Sick cows, sick planet

God/universe/nature has a strict rule: all the suffering caused by man will have to be borne by man. Is anyone on this planet happy? Rich or poor? Hindus call it the law of Karma. Other religions simply dismiss it as coincidence.

The root of all suffering is the way we eat and what we want in terms of possessions: our clothing, cars, houses, money. Both these are destroying the earth. But it starts with what we eat.

See how the cycle of suffering is constructed. We grow animals to eat them. It is those animals that are creating the climate change that is so vicious that, all over the world, countries are falling to bits: climate change has created months of unrelenting forest fires in Australia, the locust invasions in Africa and Asia because the rains increased in length and severity – to just give you two examples.

But now a new factor has been seen: it was always there but it has been researched and revealed only now. We keep cattle really badly, closed sheds, no exercise, standing in their own dung, injected with hormones to increase their milk and meat, their children killed in front of them, their permanent pregnancies, bad food… we have left no stone unturned to be as wicked as possible to cows and buffaloes. As a result, they are sick. In India, most of them have mastitis, cancer, tuberculosis, foot and mouth disease and many other diseases. Whoever drinks milk, or eats their meat, is going to get these diseases- that is a certainty.

But what is this doing to the world in general? There are three gases mainly responsible for the heating of the atmosphere and climate change: carbon dioxide, methane and nitrous oxide. Of these, methane is the most deadly – not carbon dioxide. It is 24 times stronger than carbon dioxide in warming the world.

And it comes from just 3 sources: coal, rice, and animals grown for meat. India, China and Brazil – methane is our gift to the ending of the world.

One cow emits 600 litres of methane every day. Pigs, goats, chicken, and every other grass eater grown for meat, do the same in varying amounts. This is when they are healthy.

But most of the livestock in the world is sick – from sick and suffering chickens to cows and buffaloes, it is rare to find a single healthy animal.

Now, researchers have found that sick livestock produce even more methane. And their study shows a vicious circle: methane warms the atmosphere locally and globally and, the hotter temperature increases the spread of pathogens and the numbers of unwell livestock around the world. In short: sick cows are making the planet sick and a sick planet is making the cows even sicker.

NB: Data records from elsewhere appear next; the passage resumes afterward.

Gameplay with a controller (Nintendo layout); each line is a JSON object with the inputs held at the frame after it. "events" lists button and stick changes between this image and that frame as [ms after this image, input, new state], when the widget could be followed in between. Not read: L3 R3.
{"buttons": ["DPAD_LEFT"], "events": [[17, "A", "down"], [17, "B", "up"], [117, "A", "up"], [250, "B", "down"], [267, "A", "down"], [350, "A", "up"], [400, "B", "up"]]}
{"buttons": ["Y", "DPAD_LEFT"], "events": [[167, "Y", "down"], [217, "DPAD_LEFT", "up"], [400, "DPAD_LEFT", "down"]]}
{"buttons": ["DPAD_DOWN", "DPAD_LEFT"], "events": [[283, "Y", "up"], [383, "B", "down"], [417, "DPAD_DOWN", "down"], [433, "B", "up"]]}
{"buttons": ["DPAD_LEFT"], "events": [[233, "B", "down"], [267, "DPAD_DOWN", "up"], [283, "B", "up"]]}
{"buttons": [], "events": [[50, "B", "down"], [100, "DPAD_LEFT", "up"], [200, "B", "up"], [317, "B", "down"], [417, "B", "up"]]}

There is only one way to deal with this: reduce the livestock substantially. Stop eating and exporting meat if you want any other crop to survive global warming. Stop growing and keeping cows and buffaloes if you want to survive. You can always argue that humans will find a better way to keep livestock. But industrialisation of milk and meat does not allow for that. The Animal Husbandry Ministry has no hospitals, no medicines, no veterinary help for sick animals anywhere in India. But it has a huge amount of money for artificial insemination of cows/buffaloes. Therefore there is no plan to alleviate the sickness of our meat/milk producing animals – only to keep producing them in larger amounts. A cow that is inseminated once a year to produce a baby will get weaker and weaker, ill fed, never looked after, tied the entire day, milked with dirty hands, fed a little rubbish and overworked. This animal is never going to be well. When you get sick, your stomach starts misbehaving and you produce masses of gas; this is what the cow does. Either the government finds a better way to protect their health, or we stop growing cattle.

Writing in the journal Trends in Ecology and Evolution, the researcher Ezenwa and others focused on common, widespread ailments such as gastrointestinal worms, and bacterial infections like mastitis—that are also known to increase methane emissions. Gastrointestinal worm infections disrupt the regular makeup of a cow’s gut, resulting in the production of more methane.

Current estimates suggest that livestock populations are going to increase by 2.7 per cent annually. This growing population will already cause a 20 per cent leap in methane emissions a decade from now. But when the researchers factored the effects of a common parasitic gastrointestinal worm into this equation, that figure jumped steeply to 82 per cent—a fourfold increase in expected emissions. And that is just one disease. Each disease will increase the methane.

Other studies have also shown the methane cost of illness in livestock. For instance, studies show that lambs infected with gastrointestinal worms produced 33 per cent more methane per kilogram of feed, compared to uninfected lambs. In cows, mastitis, which affects udders, causes an 8 per cent increase in methane per kilogram of milk.

Animal welfare is a key player in agricultural emissions, and it deserves immediate attention. Rising temperatures are increasing the prevalence of many diseases that plague livestock, because the warmth accelerates their breeding. Antibiotic resistance in some bacteria—like those that cause mastitis—is also growing under hotter conditions.

Are there any new ways to treat and reduce disease, to lessen the load on animals and the planet, and to free livestock from this destructive climate-and-disease loop? No. There is only one way: stop eating meat and dairy.